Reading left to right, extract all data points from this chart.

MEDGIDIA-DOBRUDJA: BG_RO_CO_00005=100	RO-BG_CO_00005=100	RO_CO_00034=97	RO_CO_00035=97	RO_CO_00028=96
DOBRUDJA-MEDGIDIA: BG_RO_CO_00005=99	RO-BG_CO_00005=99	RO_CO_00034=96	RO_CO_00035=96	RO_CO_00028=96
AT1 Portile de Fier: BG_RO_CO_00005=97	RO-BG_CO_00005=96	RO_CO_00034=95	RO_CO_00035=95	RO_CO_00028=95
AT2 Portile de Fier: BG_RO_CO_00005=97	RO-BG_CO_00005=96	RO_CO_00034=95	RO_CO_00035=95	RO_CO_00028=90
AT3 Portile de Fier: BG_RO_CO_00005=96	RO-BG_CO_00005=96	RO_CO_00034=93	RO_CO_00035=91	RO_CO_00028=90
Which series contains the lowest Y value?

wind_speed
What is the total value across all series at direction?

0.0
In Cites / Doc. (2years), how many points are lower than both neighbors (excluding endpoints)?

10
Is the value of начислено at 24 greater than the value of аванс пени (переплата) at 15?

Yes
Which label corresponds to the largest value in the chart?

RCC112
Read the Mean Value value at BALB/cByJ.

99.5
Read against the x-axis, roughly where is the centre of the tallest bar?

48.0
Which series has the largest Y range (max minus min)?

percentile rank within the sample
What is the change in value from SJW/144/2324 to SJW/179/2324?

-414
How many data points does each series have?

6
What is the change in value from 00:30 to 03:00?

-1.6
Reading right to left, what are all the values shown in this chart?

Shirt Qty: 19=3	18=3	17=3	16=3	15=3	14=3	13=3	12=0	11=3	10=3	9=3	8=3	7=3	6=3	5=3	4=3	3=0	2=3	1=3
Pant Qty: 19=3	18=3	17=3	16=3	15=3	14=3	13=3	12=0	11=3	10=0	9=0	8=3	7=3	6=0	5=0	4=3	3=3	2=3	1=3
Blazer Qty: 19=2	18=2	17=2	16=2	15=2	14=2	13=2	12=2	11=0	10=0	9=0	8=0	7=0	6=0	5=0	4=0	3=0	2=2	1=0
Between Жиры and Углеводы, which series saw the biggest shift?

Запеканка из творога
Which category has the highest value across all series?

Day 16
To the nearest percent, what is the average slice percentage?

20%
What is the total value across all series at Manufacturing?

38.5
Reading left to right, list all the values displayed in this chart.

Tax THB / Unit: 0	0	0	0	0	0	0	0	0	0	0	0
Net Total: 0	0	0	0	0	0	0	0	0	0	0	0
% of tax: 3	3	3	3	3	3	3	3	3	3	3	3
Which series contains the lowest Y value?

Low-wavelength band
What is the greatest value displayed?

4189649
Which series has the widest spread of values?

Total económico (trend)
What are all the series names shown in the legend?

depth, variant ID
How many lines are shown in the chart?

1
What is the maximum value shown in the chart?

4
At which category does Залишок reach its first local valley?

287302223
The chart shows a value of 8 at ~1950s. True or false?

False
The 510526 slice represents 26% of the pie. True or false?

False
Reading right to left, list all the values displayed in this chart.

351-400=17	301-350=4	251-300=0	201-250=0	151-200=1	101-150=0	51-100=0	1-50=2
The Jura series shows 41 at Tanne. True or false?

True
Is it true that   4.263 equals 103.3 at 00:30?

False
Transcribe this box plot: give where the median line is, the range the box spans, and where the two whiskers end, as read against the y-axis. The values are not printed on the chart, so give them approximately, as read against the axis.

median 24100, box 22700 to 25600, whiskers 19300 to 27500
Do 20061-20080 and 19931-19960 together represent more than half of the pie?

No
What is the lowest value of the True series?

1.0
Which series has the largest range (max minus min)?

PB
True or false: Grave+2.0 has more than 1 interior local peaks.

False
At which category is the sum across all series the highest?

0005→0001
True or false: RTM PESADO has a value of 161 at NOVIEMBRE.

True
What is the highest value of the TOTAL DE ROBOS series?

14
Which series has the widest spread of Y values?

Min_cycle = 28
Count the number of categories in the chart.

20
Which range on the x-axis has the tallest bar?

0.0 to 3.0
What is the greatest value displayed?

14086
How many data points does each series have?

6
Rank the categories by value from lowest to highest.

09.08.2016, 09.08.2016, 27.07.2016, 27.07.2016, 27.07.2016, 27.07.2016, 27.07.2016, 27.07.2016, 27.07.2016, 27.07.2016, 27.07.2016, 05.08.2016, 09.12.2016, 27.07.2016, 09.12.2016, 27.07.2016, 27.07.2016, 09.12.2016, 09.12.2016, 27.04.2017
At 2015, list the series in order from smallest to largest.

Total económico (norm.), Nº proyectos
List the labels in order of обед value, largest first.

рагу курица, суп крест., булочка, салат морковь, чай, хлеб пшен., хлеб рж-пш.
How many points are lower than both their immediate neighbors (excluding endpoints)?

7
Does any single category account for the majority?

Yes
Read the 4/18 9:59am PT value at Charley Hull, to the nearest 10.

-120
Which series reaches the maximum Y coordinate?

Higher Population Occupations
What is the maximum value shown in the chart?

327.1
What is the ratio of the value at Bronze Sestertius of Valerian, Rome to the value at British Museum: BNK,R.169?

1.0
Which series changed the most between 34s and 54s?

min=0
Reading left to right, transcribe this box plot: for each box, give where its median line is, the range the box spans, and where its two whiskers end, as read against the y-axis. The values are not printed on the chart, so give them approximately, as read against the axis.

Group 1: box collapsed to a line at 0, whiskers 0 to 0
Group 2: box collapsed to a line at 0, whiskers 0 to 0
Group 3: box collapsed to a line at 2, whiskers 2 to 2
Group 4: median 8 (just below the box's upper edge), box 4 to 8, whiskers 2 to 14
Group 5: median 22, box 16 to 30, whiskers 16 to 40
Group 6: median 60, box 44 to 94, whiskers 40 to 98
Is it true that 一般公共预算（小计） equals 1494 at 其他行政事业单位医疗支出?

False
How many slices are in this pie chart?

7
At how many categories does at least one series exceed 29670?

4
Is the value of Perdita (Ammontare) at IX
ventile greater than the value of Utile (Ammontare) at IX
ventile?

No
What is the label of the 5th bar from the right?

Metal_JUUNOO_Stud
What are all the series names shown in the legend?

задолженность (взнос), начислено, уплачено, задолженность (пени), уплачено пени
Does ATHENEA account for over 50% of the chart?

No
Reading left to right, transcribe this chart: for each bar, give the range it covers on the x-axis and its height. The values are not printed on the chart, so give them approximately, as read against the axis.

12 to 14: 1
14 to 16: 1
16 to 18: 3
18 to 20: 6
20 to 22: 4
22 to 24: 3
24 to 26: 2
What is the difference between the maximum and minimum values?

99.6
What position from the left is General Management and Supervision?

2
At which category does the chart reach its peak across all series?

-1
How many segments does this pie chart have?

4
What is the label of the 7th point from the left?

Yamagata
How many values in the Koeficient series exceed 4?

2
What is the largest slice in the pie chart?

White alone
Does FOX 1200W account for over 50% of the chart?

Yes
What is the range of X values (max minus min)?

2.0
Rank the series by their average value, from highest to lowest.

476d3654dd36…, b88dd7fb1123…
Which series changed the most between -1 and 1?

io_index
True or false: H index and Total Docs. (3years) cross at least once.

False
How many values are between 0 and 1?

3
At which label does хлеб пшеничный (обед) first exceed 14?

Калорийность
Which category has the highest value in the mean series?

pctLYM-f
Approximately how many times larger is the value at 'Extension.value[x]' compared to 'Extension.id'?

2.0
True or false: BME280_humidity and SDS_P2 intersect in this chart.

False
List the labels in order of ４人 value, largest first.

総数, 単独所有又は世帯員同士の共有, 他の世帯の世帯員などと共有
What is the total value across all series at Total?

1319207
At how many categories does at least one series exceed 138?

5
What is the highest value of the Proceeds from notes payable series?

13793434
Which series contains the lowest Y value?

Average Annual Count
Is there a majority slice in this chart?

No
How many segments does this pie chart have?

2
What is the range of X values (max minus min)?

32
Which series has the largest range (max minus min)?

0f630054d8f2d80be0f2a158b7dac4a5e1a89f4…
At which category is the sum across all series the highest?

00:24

· · · ·

> [ASSIGNMENT]: Retype the records line for line, from the first line through the line containing "What is the total value across all series at direction?", including both of those lines.

> [ANSWER FOR THIS EXERCISE]:
Reading left to right, extract all data points from this chart.

MEDGIDIA-DOBRUDJA: BG_RO_CO_00005=100	RO-BG_CO_00005=100	RO_CO_00034=97	RO_CO_00035=97	RO_CO_00028=96
DOBRUDJA-MEDGIDIA: BG_RO_CO_00005=99	RO-BG_CO_00005=99	RO_CO_00034=96	RO_CO_00035=96	RO_CO_00028=96
AT1 Portile de Fier: BG_RO_CO_00005=97	RO-BG_CO_00005=96	RO_CO_00034=95	RO_CO_00035=95	RO_CO_00028=95
AT2 Portile de Fier: BG_RO_CO_00005=97	RO-BG_CO_00005=96	RO_CO_00034=95	RO_CO_00035=95	RO_CO_00028=90
AT3 Portile de Fier: BG_RO_CO_00005=96	RO-BG_CO_00005=96	RO_CO_00034=93	RO_CO_00035=91	RO_CO_00028=90
Which series contains the lowest Y value?

wind_speed
What is the total value across all series at direction?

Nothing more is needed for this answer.